Passage:
This dataset was compiled from the Penn World Tables and other sources
by Adalmir Marquetti, April 18, 2004.
How to Use the Data
When you click on the "Download" link, the file will be
downloaded to your browser. At this point save the file to your hard disk in a
directory and with a name you choose.
The data files are text files representing spreadsheets in
"text" form. Each row of the spreadsheet ends with a carriage return,
and the individual entries are separated by tabs. Once you have downloaded the
file to your own computer, most spreadsheet programs will open these files
directly. In some cases you may have to "import" the spreadsheet.
Each row of the spreadsheet contains the following variables:
1. Id_ Country identifier
2. Country _ Country in the
data set. The countries included are: ANGOLA, ARGENTINA, AUSTRALIA, AUSTRIA,
BANGLADESH, BARBADOS, BELGIUM, BENIN, BOLIVIA, BOTSWANA, BRAZIL, BURKINA FASO, BURUNDI, CAMEROON, CANADA, CAPE VERDE IS.,
CENTRAL AFR. R., CHAD, CHILE, CHINA, COLOMBIA, COMOROS, CONGO, CONGO (DEM.

Given information:
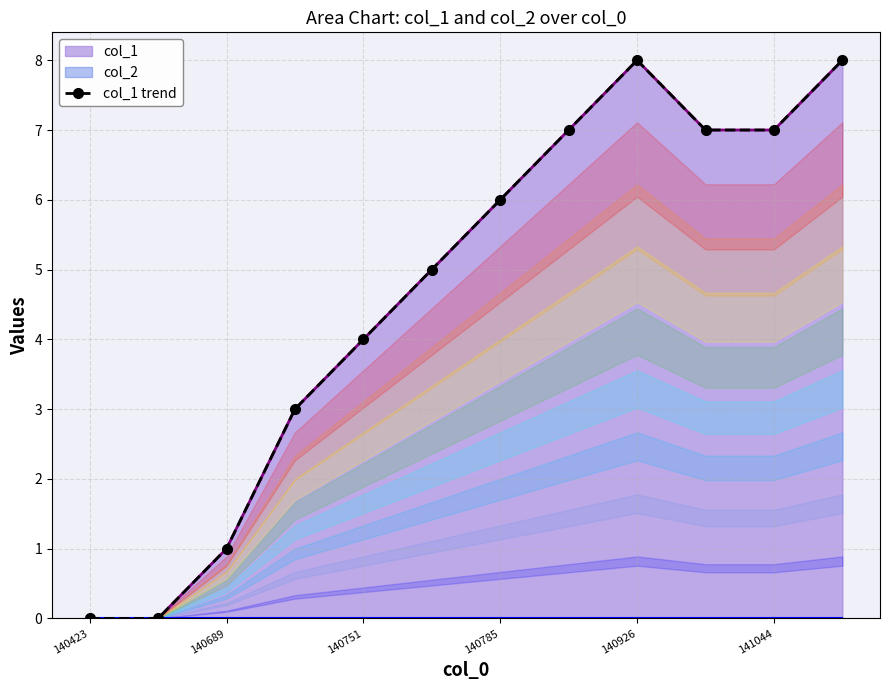

At which category does the chart reach its minimum across all series?

140423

Set of tasks:
- a) According to the dataset instructions, what separates the individual entries within each row of the spreadsheet?
- b) Reproduce the dataset instructions word for word, from "The data files" up to and including "CONGO, CONGO (DEM.".
The material placed after the dataset instructions comes from a separate source.

Numbered answers:
- a) Tabs separate the individual entries.

- b)
The data files are text files representing spreadsheets in
"text" form. Each row of the spreadsheet ends with a carriage return,
and the individual entries are separated by tabs. Once you have downloaded the
file to your own computer, most spreadsheet programs will open these files
directly. In some cases you may have to "import" the spreadsheet.
Each row of the spreadsheet contains the following variables:
1. Id_ Country identifier
2. Country _ Country in the
data set. The countries included are: ANGOLA, ARGENTINA, AUSTRALIA, AUSTRIA,
BANGLADESH, BARBADOS, BELGIUM, BENIN, BOLIVIA, BOTSWANA, BRAZIL, BURKINA FASO, BURUNDI, CAMEROON, CANADA, CAPE VERDE IS.,
CENTRAL AFR. R., CHAD, CHILE, CHINA, COLOMBIA, COMOROS, CONGO, CONGO (DEM.